It’s crunch time for healthcare reform. The Senate may vote on legislation as early as next month, and the cake might be baked by the end of the summer. Trillions of dollars hang in the balance.
The industry groups representing
physicians, hospitals, pharmaceutical companies, device makers, and insurers
saw this coming and have been meeting for several months to come up with the
cost-saving proposal they presented to President Obama on Monday. The docs and
insurers don’t love each other, and the drug companies and hospitals have
little in common, but they are all invested in the status quo. While they know
it can’t last, the change they can believe in is as little change as possible.
The real threat to the industry is
the lack of government money to expand coverage. Obama proposed a reserve fund
that was half of the minimum amount that reform might cost, and he can’t even
fund that, because Congress kicked him in the teeth when he proposed capping
tax deductions for the rich. Meanwhile, Sen. Max Baucus can’t seem to get the
CBO to play ball and say that his untested reform ideas will save money. So the
industry players—except for the insurance companies, who have problems of their
own--are mightily afraid that Congress will make major changes to contain
costs. Knowing that the Democrats can push reform through the Senate with the
budget reconciliation maneuver, the industry realizes it has no choice but to
make nice with the reformers. Instead of fighting them, it has decided to
co-opt them. It’s talking a good game about quality and health IT and reducing
overuse of services, but it doesn’t want the government to negotiate drug
prices, transfer income from specialists to primary care docs, launch a public
health plan, or limit any of the high-cost, low-value technologies that eat up
so many dollars.
By the way, the pundits have it
wrong: Healthcare reform is not going to pass because the industry supports it;
the industry is coming to the table because it knows that reform is going to
pass. That’s why there are so many born-again, socially conscious healthcare
businessmen. All of a sudden, insurers are talking about not charging women
more than men for insurance; drug makers are talking about value-based pricing
on drugs for the chronically ill; and healthcare leaders are proposing that
they (not the government) cut the growth in healthcare costs by 1.5 percentage
points, which would save about $2 trillion over 10 years. They weren’t talking
like that last year, before Obama was elected President.

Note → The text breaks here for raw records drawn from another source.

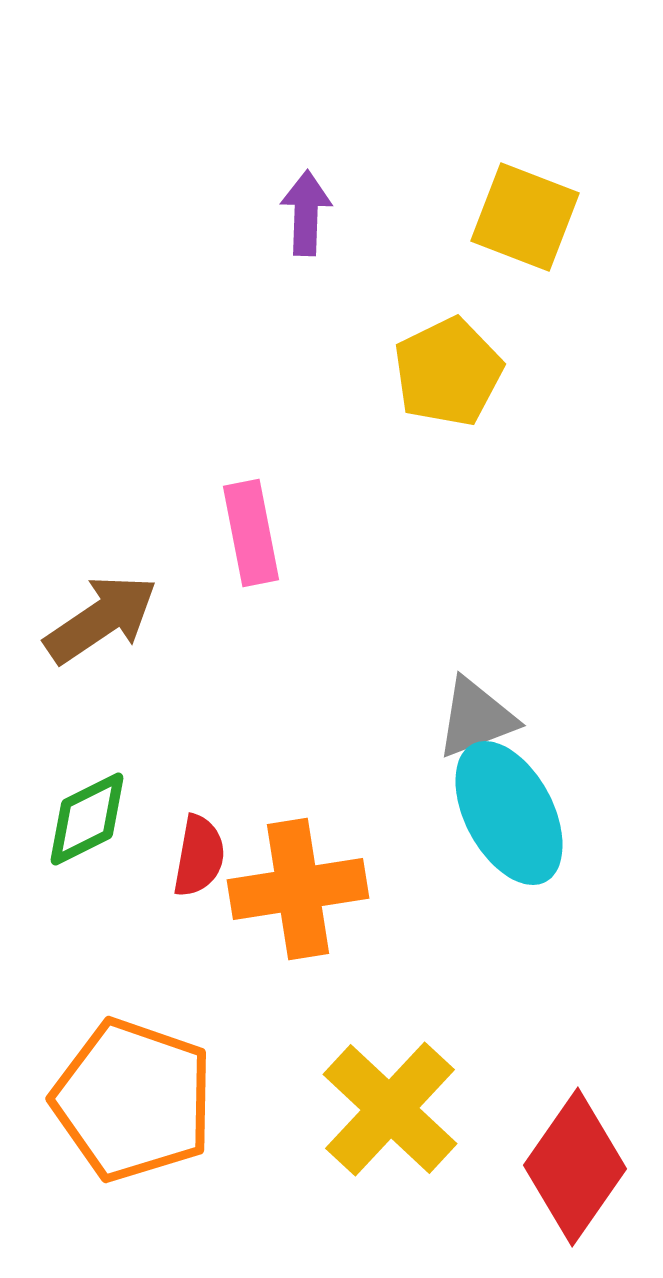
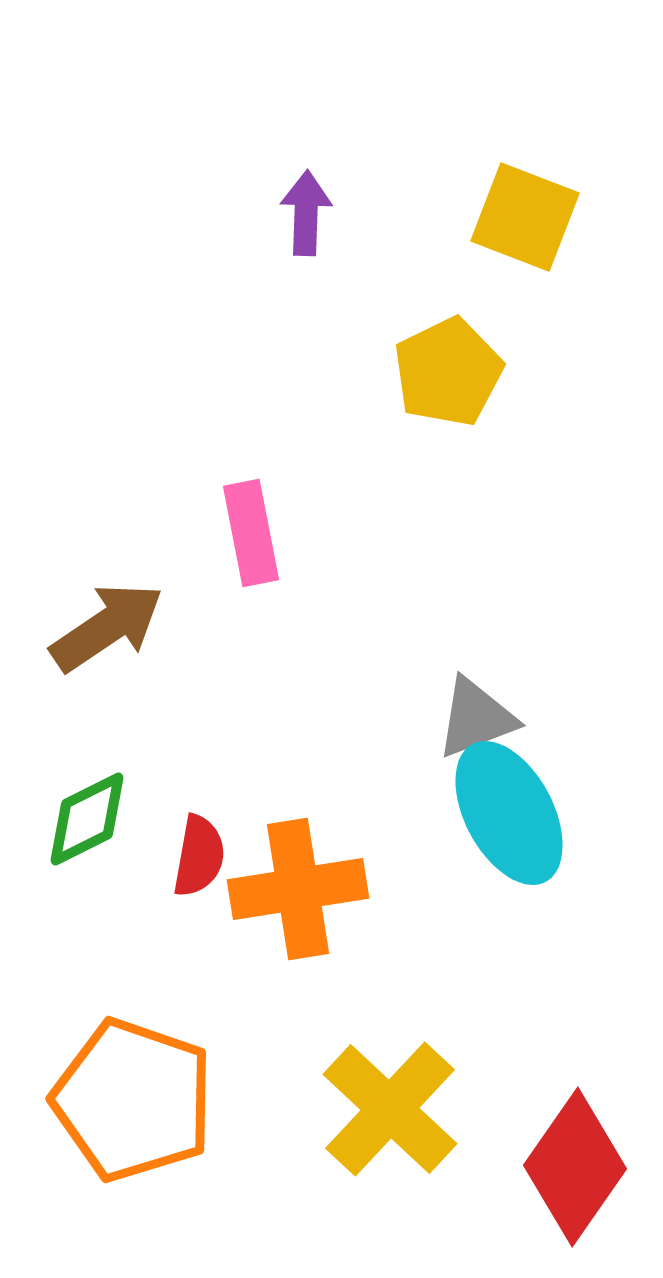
brown arrow: moved 6 px right, 8 px down
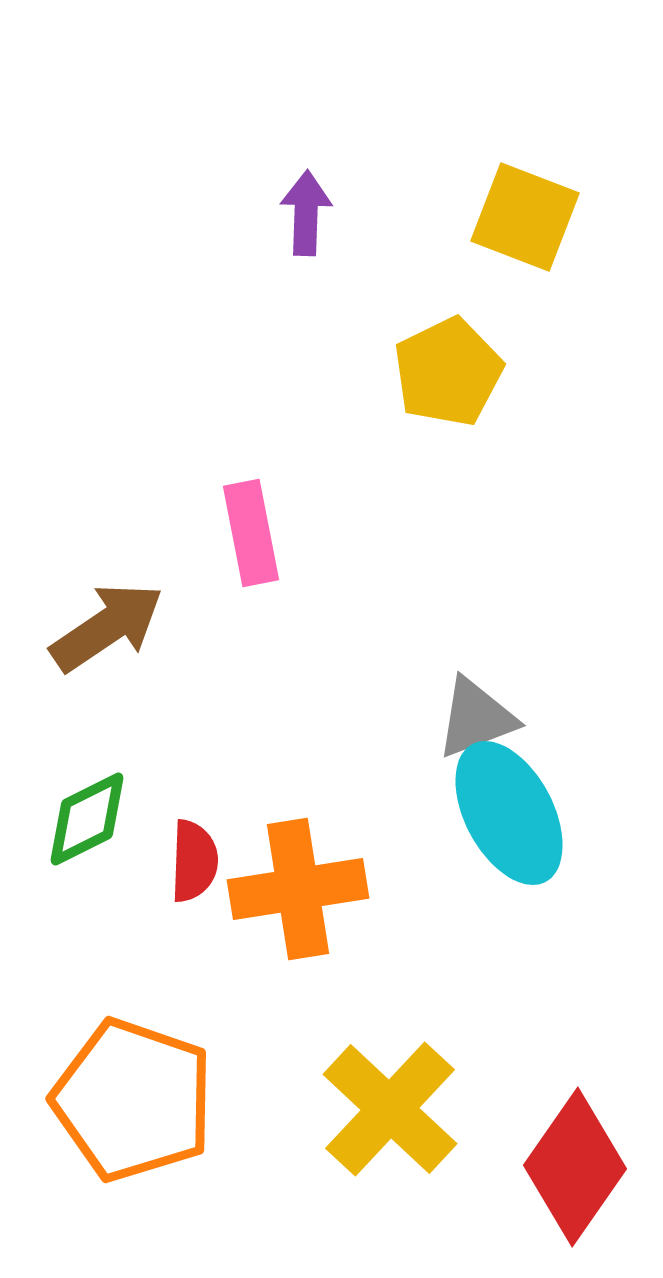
red semicircle: moved 5 px left, 5 px down; rotated 8 degrees counterclockwise
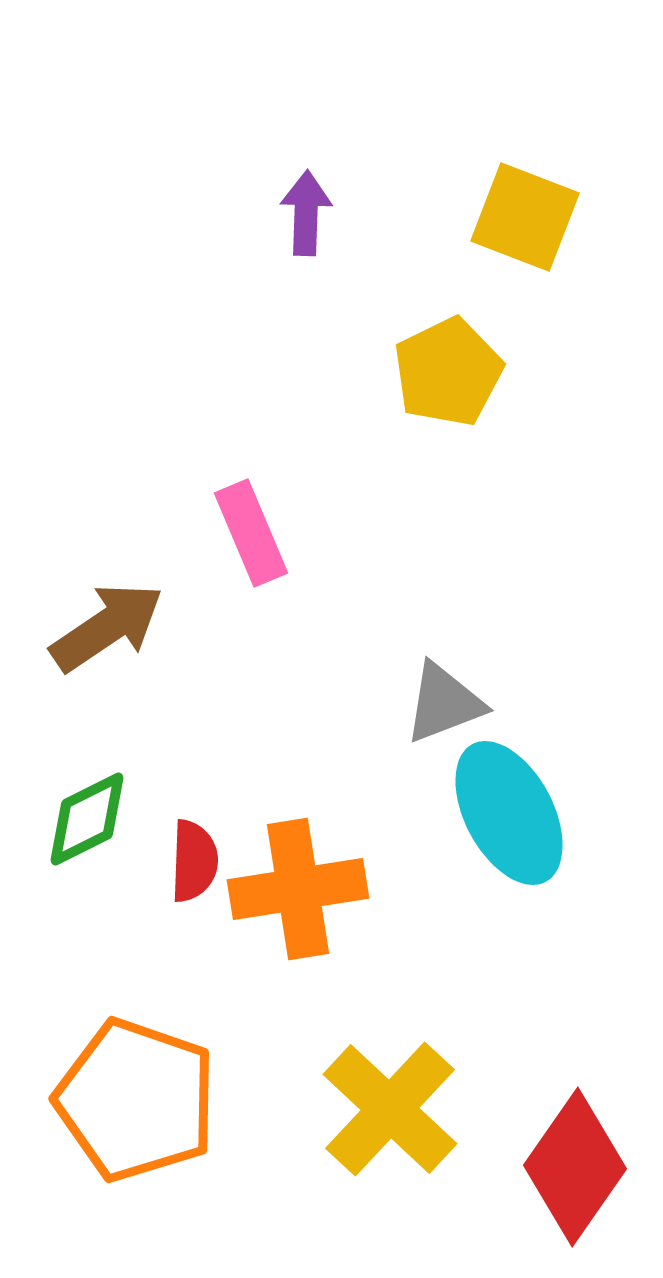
pink rectangle: rotated 12 degrees counterclockwise
gray triangle: moved 32 px left, 15 px up
orange pentagon: moved 3 px right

Of course, this is all part of the
dance that will lead to some kind of rough compromise. All parties know that 1)
the public is fed up with the status quo; 2) employers are mad as hell and
won’t take it anymore; and 3) unless health care is tamed soon, it will destroy
whatever is left of the economy. Still, nobody wants to take a big financial
hit if they can avoid it. So the industry will try to preserve as much as it
can, while hoping that some Hail Mary pass like electronic health records or
the “patient-centered medical home” will reach a wide receiver in the end zone.
But I suspect that even hospital and drug and insurance executives, in their
heart of hearts, realize that the old world is dying and that a new one will be
born before the year is out, whether they like it or not.